Document section:
----------------
Nuxt 2 is reaching End-of-Life on June 30th, 2024.

prepare
prepare

Initialization steps at build time – like Nuxt 2 server init

Nuxt Prepare

Nuxt Prepare

npm version

Nuxt module to run async initialization steps at build-time.

Features

  • 🦦 Zero-Config
  • 🦎 Run sync or async operations when Nuxt builds your app
  • ✂️ Conditionally overwrite runtime config or app config variables
  • 🦾 Better DX with defineNuxtPrepareHandler

Setup

!TIP📖 Read the documentation

npx nuxi@latest module add prepare

Basic Usage

!TIP📖 Read the documentation

Add the nuxt-prepare module to your nuxt.config.ts:

// `nuxt.config.ts`
export default defineNuxtConfig({
  modules: ['nuxt-prepare']
})

By default, Nuxt Prepare will look for a server.prepare.ts file in your project root. To run synchronous or asynchronous code when Nuxt builds your app, define a handler in your project root and export a default function:

// `server.prepare.ts`
import { defineNuxtPrepareHandler } from 'nuxt-prepare/config'

export default defineNuxtPrepareHandler(async () => {
  // Do some async magic here, e.g. fetch data from an API

  return {
    // Overwrite the runtime config variable `foo`
    runtimeConfig: {
      public: {
        foo: 'Overwritten by "server.prepare" script'
      }
    },

    // Pass custom state to Nuxt and import it
    // anywhere from `#nuxt-prepare`
    state: {
      foo: 'bar'
    }
  }
})
----------------
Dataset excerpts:
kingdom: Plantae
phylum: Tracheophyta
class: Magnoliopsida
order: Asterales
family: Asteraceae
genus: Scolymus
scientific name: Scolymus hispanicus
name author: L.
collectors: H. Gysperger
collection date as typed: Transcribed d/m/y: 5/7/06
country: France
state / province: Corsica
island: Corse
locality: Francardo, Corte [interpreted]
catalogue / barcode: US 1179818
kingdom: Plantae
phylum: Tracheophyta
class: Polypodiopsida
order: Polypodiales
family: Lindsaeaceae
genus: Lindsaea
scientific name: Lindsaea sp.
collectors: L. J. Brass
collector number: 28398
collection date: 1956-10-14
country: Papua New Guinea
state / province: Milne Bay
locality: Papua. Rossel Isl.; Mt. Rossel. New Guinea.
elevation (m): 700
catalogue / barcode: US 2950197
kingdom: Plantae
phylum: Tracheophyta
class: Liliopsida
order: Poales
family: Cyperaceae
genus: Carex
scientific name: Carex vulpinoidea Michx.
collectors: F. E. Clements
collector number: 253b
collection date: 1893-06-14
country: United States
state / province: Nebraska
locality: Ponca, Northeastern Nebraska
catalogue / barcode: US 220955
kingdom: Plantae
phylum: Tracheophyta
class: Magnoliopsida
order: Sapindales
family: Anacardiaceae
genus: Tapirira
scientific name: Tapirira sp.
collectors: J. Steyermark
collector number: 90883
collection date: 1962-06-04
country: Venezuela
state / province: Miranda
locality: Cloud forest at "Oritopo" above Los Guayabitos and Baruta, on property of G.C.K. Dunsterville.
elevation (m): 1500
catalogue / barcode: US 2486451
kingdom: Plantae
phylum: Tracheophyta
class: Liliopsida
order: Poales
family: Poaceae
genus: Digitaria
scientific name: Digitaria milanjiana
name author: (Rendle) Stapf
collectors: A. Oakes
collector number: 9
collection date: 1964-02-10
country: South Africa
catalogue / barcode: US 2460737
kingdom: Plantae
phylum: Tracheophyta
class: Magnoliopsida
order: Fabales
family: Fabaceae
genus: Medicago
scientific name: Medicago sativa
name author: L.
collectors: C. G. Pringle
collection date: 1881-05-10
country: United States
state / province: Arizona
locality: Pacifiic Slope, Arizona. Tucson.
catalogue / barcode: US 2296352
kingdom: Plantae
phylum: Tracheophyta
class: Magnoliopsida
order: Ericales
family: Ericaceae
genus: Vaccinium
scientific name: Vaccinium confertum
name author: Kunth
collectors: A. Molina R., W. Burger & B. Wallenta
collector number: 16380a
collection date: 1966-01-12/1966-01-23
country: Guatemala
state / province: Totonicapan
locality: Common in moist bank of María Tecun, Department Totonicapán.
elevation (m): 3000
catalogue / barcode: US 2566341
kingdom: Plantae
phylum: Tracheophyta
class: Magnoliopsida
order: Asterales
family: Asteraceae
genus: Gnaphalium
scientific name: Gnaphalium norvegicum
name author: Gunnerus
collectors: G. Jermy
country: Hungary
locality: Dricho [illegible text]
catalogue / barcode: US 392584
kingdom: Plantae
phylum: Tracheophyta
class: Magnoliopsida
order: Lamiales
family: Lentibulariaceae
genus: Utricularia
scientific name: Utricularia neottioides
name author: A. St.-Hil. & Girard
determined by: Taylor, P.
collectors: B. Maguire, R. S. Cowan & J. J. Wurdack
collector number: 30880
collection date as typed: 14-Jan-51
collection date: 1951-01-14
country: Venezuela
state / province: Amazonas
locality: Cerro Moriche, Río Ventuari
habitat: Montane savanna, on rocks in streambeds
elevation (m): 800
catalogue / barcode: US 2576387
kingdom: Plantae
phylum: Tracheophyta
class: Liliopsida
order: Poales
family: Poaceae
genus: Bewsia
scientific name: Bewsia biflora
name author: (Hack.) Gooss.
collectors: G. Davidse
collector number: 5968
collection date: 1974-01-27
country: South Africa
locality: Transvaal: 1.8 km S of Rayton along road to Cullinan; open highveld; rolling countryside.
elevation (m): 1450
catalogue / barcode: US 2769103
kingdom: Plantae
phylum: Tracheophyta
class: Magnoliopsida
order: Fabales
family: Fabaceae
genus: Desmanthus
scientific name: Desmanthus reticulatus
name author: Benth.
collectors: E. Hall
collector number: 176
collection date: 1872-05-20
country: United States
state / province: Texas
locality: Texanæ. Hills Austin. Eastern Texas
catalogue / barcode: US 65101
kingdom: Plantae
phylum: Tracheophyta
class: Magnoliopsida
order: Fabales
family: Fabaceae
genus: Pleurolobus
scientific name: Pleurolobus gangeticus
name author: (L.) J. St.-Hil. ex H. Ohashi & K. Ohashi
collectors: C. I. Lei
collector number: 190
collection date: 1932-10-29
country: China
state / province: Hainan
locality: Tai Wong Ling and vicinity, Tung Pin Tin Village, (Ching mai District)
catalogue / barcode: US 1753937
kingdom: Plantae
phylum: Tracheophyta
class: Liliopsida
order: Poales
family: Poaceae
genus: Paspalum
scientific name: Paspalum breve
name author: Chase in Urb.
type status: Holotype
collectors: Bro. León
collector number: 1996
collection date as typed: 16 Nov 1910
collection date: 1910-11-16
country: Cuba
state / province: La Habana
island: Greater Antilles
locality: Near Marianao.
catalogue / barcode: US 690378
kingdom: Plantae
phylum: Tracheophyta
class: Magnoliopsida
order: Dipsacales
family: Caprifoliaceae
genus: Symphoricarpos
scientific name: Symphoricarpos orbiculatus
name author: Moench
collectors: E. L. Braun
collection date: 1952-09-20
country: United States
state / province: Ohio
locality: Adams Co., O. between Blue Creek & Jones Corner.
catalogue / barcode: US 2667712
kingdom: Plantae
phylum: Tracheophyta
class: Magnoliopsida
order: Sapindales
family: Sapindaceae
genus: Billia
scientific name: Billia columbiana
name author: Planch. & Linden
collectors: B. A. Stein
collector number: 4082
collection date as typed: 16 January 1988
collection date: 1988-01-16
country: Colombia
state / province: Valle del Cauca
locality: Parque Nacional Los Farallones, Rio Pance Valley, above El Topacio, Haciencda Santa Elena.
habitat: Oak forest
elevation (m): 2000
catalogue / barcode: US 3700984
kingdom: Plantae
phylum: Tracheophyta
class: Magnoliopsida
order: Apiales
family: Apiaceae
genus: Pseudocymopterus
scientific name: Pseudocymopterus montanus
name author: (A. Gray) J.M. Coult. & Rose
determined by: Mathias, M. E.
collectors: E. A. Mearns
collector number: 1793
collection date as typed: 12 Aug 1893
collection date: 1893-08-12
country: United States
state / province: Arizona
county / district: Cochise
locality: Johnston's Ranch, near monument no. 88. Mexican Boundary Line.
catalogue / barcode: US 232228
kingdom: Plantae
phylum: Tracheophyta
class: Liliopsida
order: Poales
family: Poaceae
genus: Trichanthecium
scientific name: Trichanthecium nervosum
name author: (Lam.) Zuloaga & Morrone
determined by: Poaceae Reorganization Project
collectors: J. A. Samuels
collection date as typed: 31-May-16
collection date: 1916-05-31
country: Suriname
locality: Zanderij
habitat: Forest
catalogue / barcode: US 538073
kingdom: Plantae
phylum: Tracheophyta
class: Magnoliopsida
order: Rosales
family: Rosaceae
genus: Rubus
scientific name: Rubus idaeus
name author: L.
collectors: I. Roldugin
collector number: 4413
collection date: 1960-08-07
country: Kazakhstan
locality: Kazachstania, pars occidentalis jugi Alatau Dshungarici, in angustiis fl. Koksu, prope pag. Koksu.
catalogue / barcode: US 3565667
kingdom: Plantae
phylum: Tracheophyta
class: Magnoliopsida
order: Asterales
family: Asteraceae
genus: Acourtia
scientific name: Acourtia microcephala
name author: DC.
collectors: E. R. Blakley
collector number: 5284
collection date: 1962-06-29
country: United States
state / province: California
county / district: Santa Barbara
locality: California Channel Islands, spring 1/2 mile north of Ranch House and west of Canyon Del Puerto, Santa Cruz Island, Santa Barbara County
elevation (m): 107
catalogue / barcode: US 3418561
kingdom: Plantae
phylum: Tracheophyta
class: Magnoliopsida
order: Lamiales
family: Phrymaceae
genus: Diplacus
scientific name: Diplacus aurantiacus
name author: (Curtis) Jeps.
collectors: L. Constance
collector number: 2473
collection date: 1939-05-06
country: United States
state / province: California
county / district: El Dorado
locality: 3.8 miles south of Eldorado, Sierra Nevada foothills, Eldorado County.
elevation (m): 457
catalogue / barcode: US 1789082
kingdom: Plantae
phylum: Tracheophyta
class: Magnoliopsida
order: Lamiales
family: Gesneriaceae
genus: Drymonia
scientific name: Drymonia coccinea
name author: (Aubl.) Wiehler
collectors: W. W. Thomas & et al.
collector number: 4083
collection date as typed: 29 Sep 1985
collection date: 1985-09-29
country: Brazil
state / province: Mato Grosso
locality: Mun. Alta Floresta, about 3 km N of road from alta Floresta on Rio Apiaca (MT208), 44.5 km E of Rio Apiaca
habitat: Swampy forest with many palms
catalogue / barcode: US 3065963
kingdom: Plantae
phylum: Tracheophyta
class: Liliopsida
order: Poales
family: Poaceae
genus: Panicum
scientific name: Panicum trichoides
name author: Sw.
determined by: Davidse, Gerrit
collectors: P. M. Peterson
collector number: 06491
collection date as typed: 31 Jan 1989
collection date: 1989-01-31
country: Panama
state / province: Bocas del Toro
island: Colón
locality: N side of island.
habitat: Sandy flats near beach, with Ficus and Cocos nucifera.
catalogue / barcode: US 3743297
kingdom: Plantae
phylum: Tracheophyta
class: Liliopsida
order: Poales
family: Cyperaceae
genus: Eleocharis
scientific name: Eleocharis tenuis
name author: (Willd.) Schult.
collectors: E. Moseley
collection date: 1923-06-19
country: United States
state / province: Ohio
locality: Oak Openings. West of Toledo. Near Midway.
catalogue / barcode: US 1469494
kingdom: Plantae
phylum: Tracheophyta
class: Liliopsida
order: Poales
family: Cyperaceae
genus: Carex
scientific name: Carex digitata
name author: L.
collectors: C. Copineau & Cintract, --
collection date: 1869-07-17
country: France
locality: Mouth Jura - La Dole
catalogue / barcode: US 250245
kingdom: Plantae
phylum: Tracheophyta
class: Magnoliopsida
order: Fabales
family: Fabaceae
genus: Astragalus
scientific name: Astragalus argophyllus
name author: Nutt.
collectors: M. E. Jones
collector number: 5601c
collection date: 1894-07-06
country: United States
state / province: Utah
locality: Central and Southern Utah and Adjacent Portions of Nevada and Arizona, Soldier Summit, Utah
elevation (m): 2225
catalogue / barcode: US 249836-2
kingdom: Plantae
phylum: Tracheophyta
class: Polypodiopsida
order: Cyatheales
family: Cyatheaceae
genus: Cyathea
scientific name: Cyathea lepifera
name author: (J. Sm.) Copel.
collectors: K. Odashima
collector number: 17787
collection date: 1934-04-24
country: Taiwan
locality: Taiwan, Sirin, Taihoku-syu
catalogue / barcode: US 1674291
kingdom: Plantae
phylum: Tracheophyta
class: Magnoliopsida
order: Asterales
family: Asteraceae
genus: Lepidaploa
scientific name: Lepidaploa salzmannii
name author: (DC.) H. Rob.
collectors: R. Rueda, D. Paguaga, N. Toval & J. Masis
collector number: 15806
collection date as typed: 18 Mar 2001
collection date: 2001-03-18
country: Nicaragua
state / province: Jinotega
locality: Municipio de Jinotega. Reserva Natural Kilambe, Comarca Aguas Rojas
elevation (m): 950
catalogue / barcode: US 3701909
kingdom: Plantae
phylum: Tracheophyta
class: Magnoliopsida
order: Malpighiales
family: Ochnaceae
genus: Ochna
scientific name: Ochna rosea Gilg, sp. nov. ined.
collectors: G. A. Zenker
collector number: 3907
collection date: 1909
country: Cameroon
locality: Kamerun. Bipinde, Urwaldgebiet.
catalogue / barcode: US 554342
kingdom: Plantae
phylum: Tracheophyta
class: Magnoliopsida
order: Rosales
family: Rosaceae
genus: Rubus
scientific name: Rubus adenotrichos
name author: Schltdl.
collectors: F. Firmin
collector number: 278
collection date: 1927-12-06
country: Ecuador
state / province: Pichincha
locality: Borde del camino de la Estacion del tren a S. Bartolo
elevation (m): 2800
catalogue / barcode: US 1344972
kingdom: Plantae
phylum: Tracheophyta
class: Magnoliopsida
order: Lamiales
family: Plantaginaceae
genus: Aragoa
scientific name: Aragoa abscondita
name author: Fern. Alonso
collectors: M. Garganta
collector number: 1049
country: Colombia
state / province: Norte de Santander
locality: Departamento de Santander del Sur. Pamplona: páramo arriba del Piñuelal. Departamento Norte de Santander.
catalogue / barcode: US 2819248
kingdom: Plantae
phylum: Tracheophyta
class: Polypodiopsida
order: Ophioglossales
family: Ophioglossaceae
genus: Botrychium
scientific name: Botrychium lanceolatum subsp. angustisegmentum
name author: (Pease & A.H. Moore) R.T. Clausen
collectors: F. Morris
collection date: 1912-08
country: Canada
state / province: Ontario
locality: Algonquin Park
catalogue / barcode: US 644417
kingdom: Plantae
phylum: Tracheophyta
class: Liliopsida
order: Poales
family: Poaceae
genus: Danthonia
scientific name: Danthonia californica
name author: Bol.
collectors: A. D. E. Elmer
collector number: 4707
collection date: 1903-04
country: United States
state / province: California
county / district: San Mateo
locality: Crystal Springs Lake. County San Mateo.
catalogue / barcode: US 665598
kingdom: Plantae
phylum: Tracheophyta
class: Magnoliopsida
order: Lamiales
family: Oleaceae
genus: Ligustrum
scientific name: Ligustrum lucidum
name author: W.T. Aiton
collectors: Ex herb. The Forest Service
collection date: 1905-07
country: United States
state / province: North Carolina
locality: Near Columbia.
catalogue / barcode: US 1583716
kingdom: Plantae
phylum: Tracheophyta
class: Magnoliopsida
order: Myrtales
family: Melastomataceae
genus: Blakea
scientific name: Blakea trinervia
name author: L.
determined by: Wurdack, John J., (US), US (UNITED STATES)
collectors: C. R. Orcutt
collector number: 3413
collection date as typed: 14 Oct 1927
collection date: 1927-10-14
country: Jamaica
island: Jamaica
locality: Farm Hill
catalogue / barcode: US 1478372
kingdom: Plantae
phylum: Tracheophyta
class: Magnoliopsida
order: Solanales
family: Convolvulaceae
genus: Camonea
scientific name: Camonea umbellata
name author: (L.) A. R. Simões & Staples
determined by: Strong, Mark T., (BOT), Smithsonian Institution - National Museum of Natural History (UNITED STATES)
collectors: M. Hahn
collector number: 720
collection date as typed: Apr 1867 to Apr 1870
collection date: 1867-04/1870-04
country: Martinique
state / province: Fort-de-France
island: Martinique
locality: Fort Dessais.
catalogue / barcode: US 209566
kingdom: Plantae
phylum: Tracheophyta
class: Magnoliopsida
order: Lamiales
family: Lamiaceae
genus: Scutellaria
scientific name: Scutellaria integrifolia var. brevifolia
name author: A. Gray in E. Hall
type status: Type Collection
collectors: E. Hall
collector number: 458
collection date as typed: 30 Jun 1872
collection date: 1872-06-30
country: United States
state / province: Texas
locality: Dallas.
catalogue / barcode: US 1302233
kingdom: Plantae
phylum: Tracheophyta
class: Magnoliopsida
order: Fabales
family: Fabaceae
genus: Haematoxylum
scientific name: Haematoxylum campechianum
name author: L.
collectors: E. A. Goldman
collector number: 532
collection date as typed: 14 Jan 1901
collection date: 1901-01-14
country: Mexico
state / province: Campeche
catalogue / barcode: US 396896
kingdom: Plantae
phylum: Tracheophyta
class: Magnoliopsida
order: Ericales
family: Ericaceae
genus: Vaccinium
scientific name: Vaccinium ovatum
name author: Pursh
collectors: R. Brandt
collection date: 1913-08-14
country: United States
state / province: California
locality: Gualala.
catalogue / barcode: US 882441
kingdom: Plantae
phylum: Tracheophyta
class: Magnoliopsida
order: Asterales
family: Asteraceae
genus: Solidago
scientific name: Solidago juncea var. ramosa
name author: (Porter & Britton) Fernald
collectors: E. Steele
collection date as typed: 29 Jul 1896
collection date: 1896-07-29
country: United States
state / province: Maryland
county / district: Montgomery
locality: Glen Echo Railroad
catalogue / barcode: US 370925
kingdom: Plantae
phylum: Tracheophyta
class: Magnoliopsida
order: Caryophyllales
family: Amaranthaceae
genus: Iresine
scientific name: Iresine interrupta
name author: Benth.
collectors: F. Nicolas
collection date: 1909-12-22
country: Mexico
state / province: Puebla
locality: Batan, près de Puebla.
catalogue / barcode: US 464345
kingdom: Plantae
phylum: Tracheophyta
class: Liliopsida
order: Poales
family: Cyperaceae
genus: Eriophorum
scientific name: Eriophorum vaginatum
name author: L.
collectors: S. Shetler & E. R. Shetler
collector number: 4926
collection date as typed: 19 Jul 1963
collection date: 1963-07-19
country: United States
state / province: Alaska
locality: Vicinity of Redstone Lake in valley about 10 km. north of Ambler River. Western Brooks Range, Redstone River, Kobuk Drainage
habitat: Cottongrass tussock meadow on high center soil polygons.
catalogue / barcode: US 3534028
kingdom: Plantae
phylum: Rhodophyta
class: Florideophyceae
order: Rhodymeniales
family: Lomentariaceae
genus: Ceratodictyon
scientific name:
----------------
Work request 1: From the Nuxt Prepare page, extract the passage between "Nuxt 2 is reaching" and "steps at build-time.", inclusive.
Work request 2:
Answer these questions using the Nuxt Prepare page:
(a) On what date does Nuxt 2 reach End-of-Life?
(b) What command adds the module to a project?
(c) Which file does Nuxt Prepare look for by default, and where?

Your solution 1:
Nuxt 2 is reaching End-of-Life on June 30th, 2024.

prepare
prepare

Initialization steps at build time – like Nuxt 2 server init

Nuxt Prepare

Nuxt Prepare

npm version

Nuxt module to run async initialization steps at build-time.

Your solution 2:
(a) June 30th, 2024
(b) npx nuxi@latest module add prepare
(c) A server.prepare.ts file in the project root